Хорошо еще раскулаченных мироедов не порешили и не сослали за Урал. Так что грех было жаловаться, времена были такие… Но никто не мог управиться с пасекой, кого бы ни назначили. Пчелы устраивали сущие забастовки, а то и открыто объявляли трудовому крестьянству войну, безжалостно жаля пришлых пчеловодов. Не будь они пчелами, ей богу, ответили бы за контрреволюционную деятельность и саботаж! После двух лет мытарств колхозный люд понял, что без прежних хозяев пасеке конец. А медку-то хотелось. И Лопатины вновь вернулись в свой дом и на пасеку. Правда, уже как колхозные пасечники, сдавая весь выжатый по осени мед по заготовкам. Благо было одно: пасека располагалась в лесу, в двух с половиной часах езды по проселкам до Чернево, начальство беспокоило бывших кулаков и мироедов по минимуму.

Между Чернево и Лопатинской пасекой, в полутора часах конного хода, притаилась в лесах маленькая деревушка на две дюжины домов – Овражки. Как сожгли ее немцы в последнюю войну, так с той поры никто там и не отстроился. Пожарища за тридцать с лишним лет заросли. Только кое-где посреди почти скрывшего их подроста торчали пообвалившиеся печные трубы, и лишь опытный глаз мог опознать зарастающие пустыри.
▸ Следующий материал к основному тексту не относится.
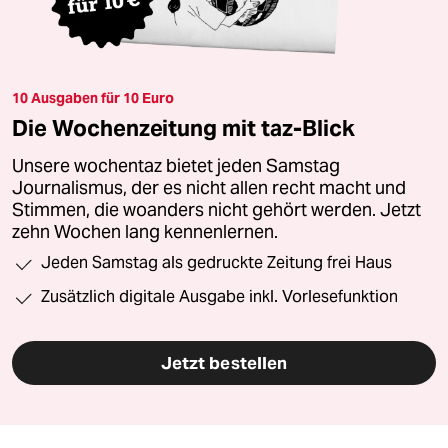
10 Ausgaben für 10 Euro
Die Wochenzeitung mit taz-Blick
Unsere wochentaz bietet jeden Samstag
Journalismus, der es nicht allen recht macht und
Stimmen, die woanders nicht gehört werden. Jetzt
zehn Wochen lang kennenlernen.
Jeden Samstag als gedruckte Zeitung frei Haus
Zusätzlich digitale Ausgabe inkl. Vorlesefunktion
Jetzt bestellen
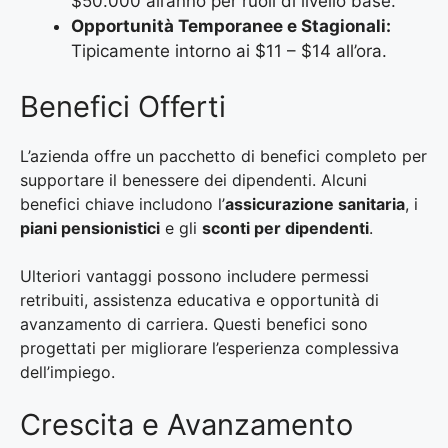
$50.000 all’anno per ruoli di livello base.
Opportunità Temporanee e Stagionali:
Tipicamente intorno ai $11 – $14 all’ora.
Benefici Offerti
L’azienda offre un pacchetto di benefici completo per
supportare il benessere dei dipendenti. Alcuni
benefici chiave includono l’
assicurazione sanitaria
, i
piani pensionistici
e gli
sconti per dipendenti
.
Ulteriori vantaggi possono includere permessi
retribuiti, assistenza educativa e opportunità di
avanzamento di carriera. Questi benefici sono
progettati per migliorare l’esperienza complessiva
dell’impiego.
Crescita e Avanzamento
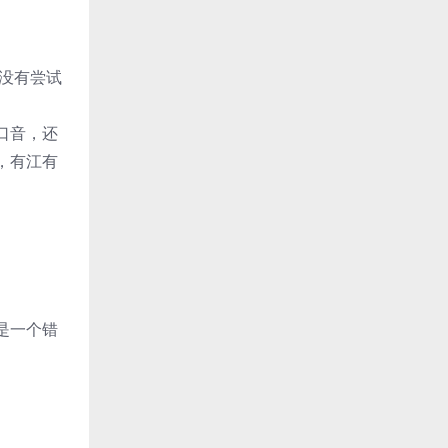
来没有尝试
口音，还
，有江有
是一个错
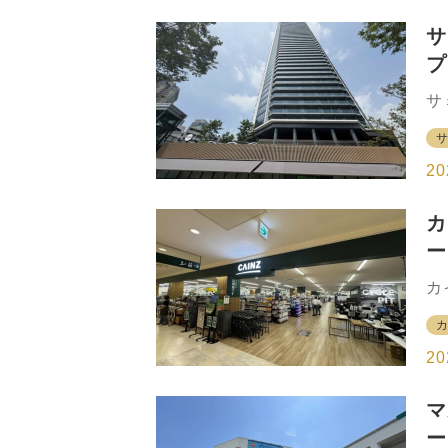
徒
分
サ
周
プ
区
ブ
に
サ
も
ア
っ
月
と
タ
20
階
称
カ
店
ー
社
数
都
カ
戸
セ
か
（
し
ル
20
さ
環
マ
ー
ー
イ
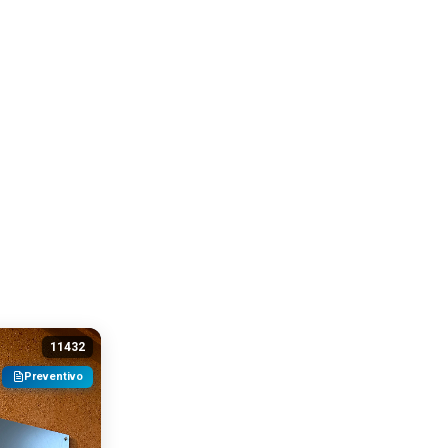
11432
Preventivo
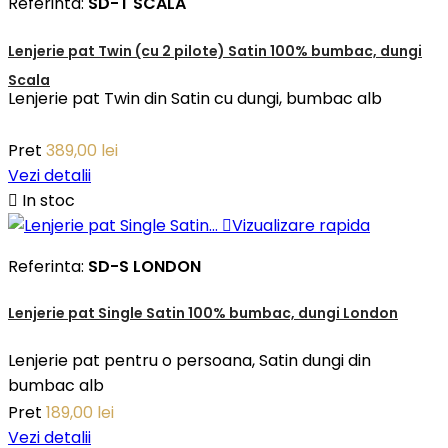
Referinta:
SD-T SCALA
Lenjerie pat Twin (cu 2 pilote) Satin 100% bumbac, dungi
Scala
Lenjerie pat Twin din Satin cu dungi, bumbac alb
Pret
389,00 lei
Vezi detalii

In stoc

Vizualizare rapida
Referinta:
SD-S LONDON
Lenjerie pat Single Satin 100% bumbac, dungi London
Lenjerie pat pentru o persoana, Satin dungi din
bumbac alb
Pret
189,00 lei
Vezi detalii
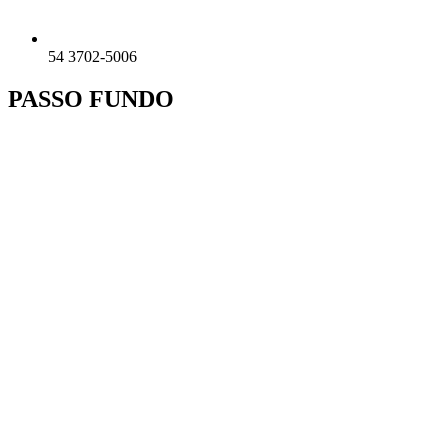
54 3702-5006
PASSO FUNDO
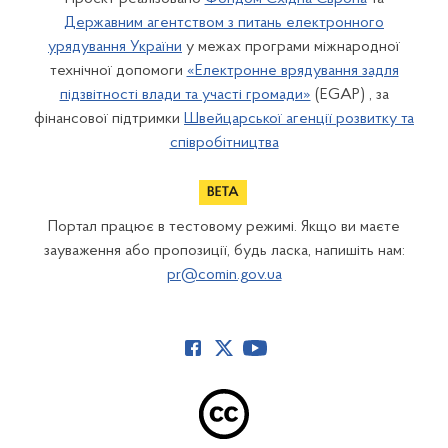
Державним агентством з питань електронного
урядування України
у межах програми міжнародної
технічної допомоги
«Електронне врядування задля
підзвітності влади та участі громади»
(EGAP) , за
фінансової підтримки
Швейцарської агенції розвитку та
співробітництва
Портал працює в тестовому режимі. Якщо ви маєте
зауваження або пропозиції, будь ласка, напишіть нам:
pr@comin.gov.ua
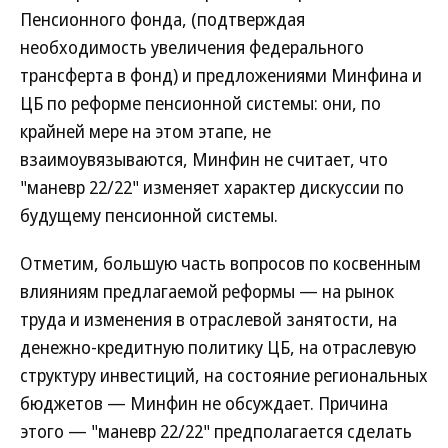
Пенсионного фонда, (подтверждая
необходимость увеличения федерального
трансферта в фонд) и предложениями Минфина и
ЦБ по реформе пенсионной системы: они, по
крайней мере на этом этапе, не
взаимоувязываются, Минфин не считает, что
"маневр 22/22" изменяет характер дискуссии по
будущему пенсионной системы.
Отметим, большую часть вопросов по косвенным
влияниям предлагаемой реформы — на рынок
труда и изменения в отраслевой занятости, на
денежно-кредитную политику ЦБ, на отраслевую
структуру инвестиций, на состояние региональных
бюджетов — Минфин не обсуждает. Причина
этого — "маневр 22/22" предполагается сделать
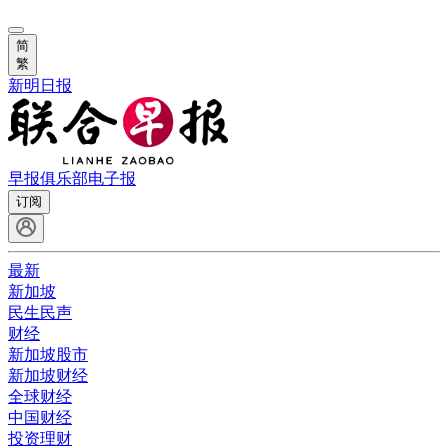
简
繁
新明日报
早报俱乐部
电子报
订阅
最新
新加坡
民生民声
财经
新加坡股市
新加坡财经
全球财经
中国财经
投资理财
Андреич, покачивался в седле, отпустив поводья. Орлик сам знал дорогу, шел ровно, а пускать его рысью по убитому проселку, да еще в такую духоту, – себе и коню дороже. Да и куда торопиться, раз уж выбрался в село, все равно день потерян. Одно Лопатина мучило, не взял с собой флягу с водой. По жаре весь взмок, вчерашняя дегустация очередной порции фирменной медовухи сейчас аукалась тяжелой головой. Примерно через час у погорелых Овражков появится родник, но это ж через час… Не в удовольствие были птичьи голоса и шелест листьев, так радовавшие жизнелюбивого Ваську Лопатина еще несколько лет назад. Сзади, в седельной сумке, лежали две бутылки отличного самогона, которые он вез другу Степке, для других сельчан – уважаемому председателю, Степану Ивановичу. Знались с детства, оба малолетками в военные годы партизанили в этих лесах. Работали связными: таскали партизанам в лес еду и самогон, до которого последние были весьма не дураки. Добывали как могли информацию.

– Хрен тебе! Одной обойдешься, – буркнул Андреич, доставая из сумки бутыль. Вытащил крепкими еще зубами пробку и, запрокинув голову, сделал большой глоток. Жажда не утихла, но голова гудеть перестала. Так, прикладываясь время от времени к бутыли, и доехал до погорелища. Половины бутыли как не бывало. Лопатин спешился и нетвердо ступая, ведя коня, пошел к роднику. Напился горстями, попоил в волю коня и, закинув за шею руки, потянулся… В какой раз пообещал себе завезти на родник какой-то ковшик или плошку. Глянул на солнце, стоявшее над опушкой, – до полудня еще часа полтора. «Как раз успею до обеда». Осмотревшись, Лопатин поправил на голове вылинявшую брезентовую кепку и на несколько мгновений замер, не мигая взирал на торчащие из земли почерневшие верхушки кирпичных труб.

Деревенька Овражки пополнила список многих сожженных фашистами деревень, но Андреич, с детства знавший, как все было на самом деле, относился к этому случаю особенно. Все происходило, если и не у него непосредственно на глазах, то, по крайней мере, рядом. Как и почему это случилось, знали многие селяне, что постарше, но предпочитали не вспоминать.

В Овражках, лесной деревушке о которой немцы и не подозревали, была база партизанского отряда товарища Когана. Отряд был маленьким, человек тридцать. Состоял из районных комсомольцев, активистов и окруженцев. Формально его возглавлял не Коган, бывший там комиссаром, а офицер из окруженцев – Максимов. Максимов, служивший в РККА на непыльной должности начальника складов вещевого имущества, не имел никакого боевого опыта, и, когда попал в окружение, не особо горел желанием пробираться к своим. Выйдя из лесов почти без оружия и боеприпасов с десятком солдат в Овражки, он решил переждать, посмотреть, что будет дальше. Основную роль в этом решении сыграл страх и предчувствие больших грядущих проблем. Живое воображение Максимова красочно описывало, как тяжелая рука особиста ложится ему на плечо. От немецких мотоциклистов-разведчиков, показавшихся на дороге, он и его бойцы сбежали так быстро, что не успели сжечь, согласно порученному приказу, вверенные им склады. Десятки тонн военного имущества, зимнего и летнего обмундирования, обуви и иной амуниции достались фашистам целехонькими. НКВД в то время и за много меньшие грехи ставило к стенке.